The repressive conditions they endure during Soviet control is only hinted at in Hrabal’s sketches:
When Vladimir got married a second time, in Cesky Krumlov, he asked me to be his best man. I was in for a surprise. I set out in my car but I couldn’t get out of Prague, neither through the city center, nor by using back routes, because the fraternal armies had arrived with their tanks to liquidate a nonexistent problem. So I returned home and then went to see an exhibition of modern American art in the Waldstein Riding School. I knocked on the gate, but the show had been postponed because the armies had arrived. When Egon Bondy heard about his, he shouted: “Goddamn it! That Vladimir! Will I ever have the good fortune to have so many armies set in motion because I’m getting married!”
Earlier in the book, Vladimir tells Hrabal and Egon Bondy how he came to be jailed for painting a picture of a brook running through the woods: “The pensioner called the police. He claimed there’s a boatyard of strategic importance to the state just past the inlet we were painting.
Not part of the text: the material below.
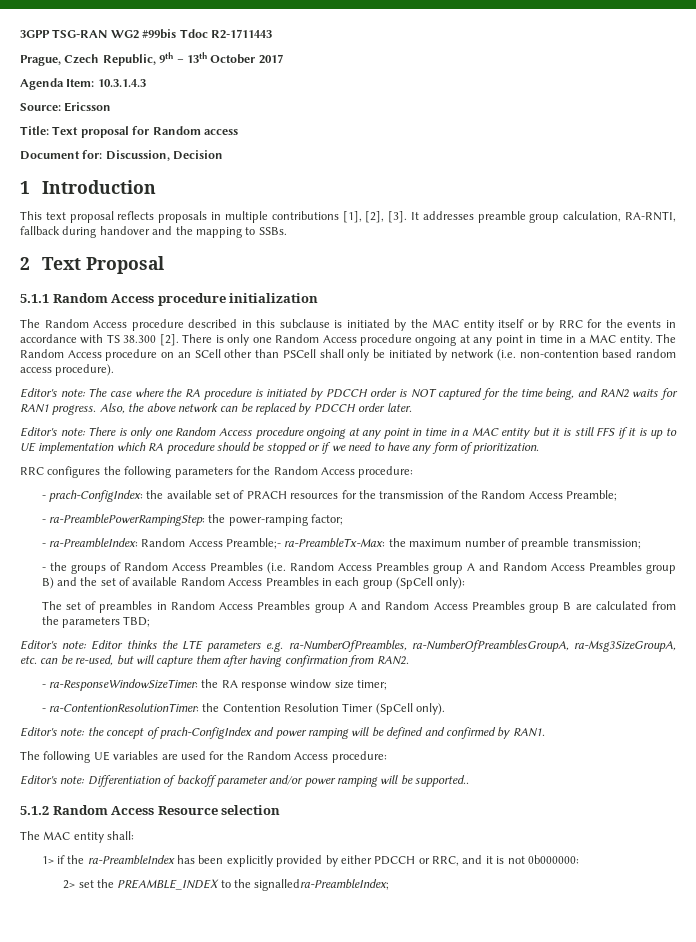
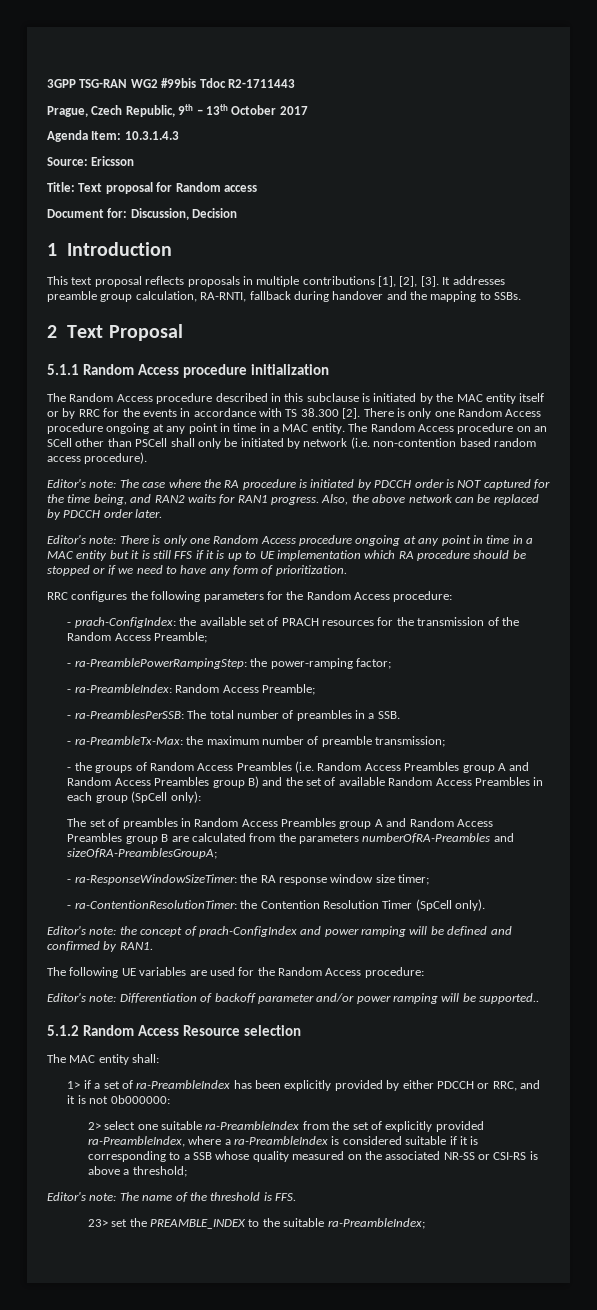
[226,538,282,549] Preamble;- -> [261,684,315,695] [67,710,400,721] [67,741,72,745] Preamble; // - ra-PreamblesPerSSB: The total number of preambles in a SSB. // -
[123,616,151,627] [20,640,676,652] [20,655,409,667] TBD; // Editor's note: Editor thinks the LTE parameters e.g. ra-NumberOfPreambles, ra-NumberOfPreamblesGroupA, ra-Msg3SizeGroupA, etc. can be re-used, but will capture them after having confirmation from RAN2. -> [362,833,514,843] [67,848,218,859] numberOfRA-Preambles and sizeOfRA-PreamblesGroupA;
[67,855,85,864] the -> [94,1080,133,1089] a set of
(76, 884) none -> [104,1121,484,1132] [87,1136,479,1147] [87,1151,538,1162] [87,1166,187,1177] [47,1192,296,1202] [87,1219,108,1227] select one suitable ra-PreambleIndex from the set of explicitly provided ra-PreambleIndex, where a ra-PreambleIndex is considered suitable if it is corresponding to a SSB whose quality measured on the associated NR-SS or CSI-RS is above a threshold; // Editor's note: The name of the threshold is FFS. // 23>
[254,879,390,891] signalledra-PreambleIndex; -> [283,1218,425,1229] suitable ra-PreambleIndex;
We tried to explain that we were only interested in painting trees, but they brought us in anyway, and we had to make a sworn statement. I think we’re going to have to stick to humanist abstraction.”
Motor City Underground: Leni Sinclair—Photographs 1963-1978
Cary Loren and Lorraine Wild, Editors
Museum of Contemporary Art Detroit
During the ‘60s and ‘70s Detroit had thriving, entwined sub-cultures united music, painting, and poetry with armed politics. At their nexus was Leni Sinclair, who documented the large milieu she and her husband John Sinclair circulated within, capturing the energy, tensions, and joys of the era. While turning the pages you may feel that, while you’re hearing the voice of young America again, it ain’t the Motown version but a complementary co-history of that era.
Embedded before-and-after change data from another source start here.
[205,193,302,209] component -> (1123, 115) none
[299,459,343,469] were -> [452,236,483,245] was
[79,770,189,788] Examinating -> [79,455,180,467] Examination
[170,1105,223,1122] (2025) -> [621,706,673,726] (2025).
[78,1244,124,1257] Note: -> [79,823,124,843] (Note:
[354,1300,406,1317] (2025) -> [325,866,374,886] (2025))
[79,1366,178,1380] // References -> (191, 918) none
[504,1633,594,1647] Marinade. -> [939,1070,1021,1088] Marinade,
The MC5, Sun Ra, Tom Hayden, Alice Coltrane, Iggy Pop, Huey Newton, Aretha Franklin, and dozens more activists and artists, poets and partiers, musicians and mischief-makers appear throughout the book’s 400 pages of anti-war demonstrations, concerts, conferences, and rebellions.
Motor City Underground is beautifully designed and edited, a vital document of the time and a tribute to the photographer who kept a record of the time. The photo captions provide the context and significance of the events and people shown, and quotes from songs, statements, and reminiscences of the time are interspersed throughout, further explaining or exemplifying what is being documented. Cary Loren contributes an important 50-page essay, “Motor City Underground: Through the Lens of Leni Sinclar,” which begins as a biography of Sinclair but morphs about halfway through into biographies of the parts comprising the Motor City Underground. The book concludes with an interview with Sinclair.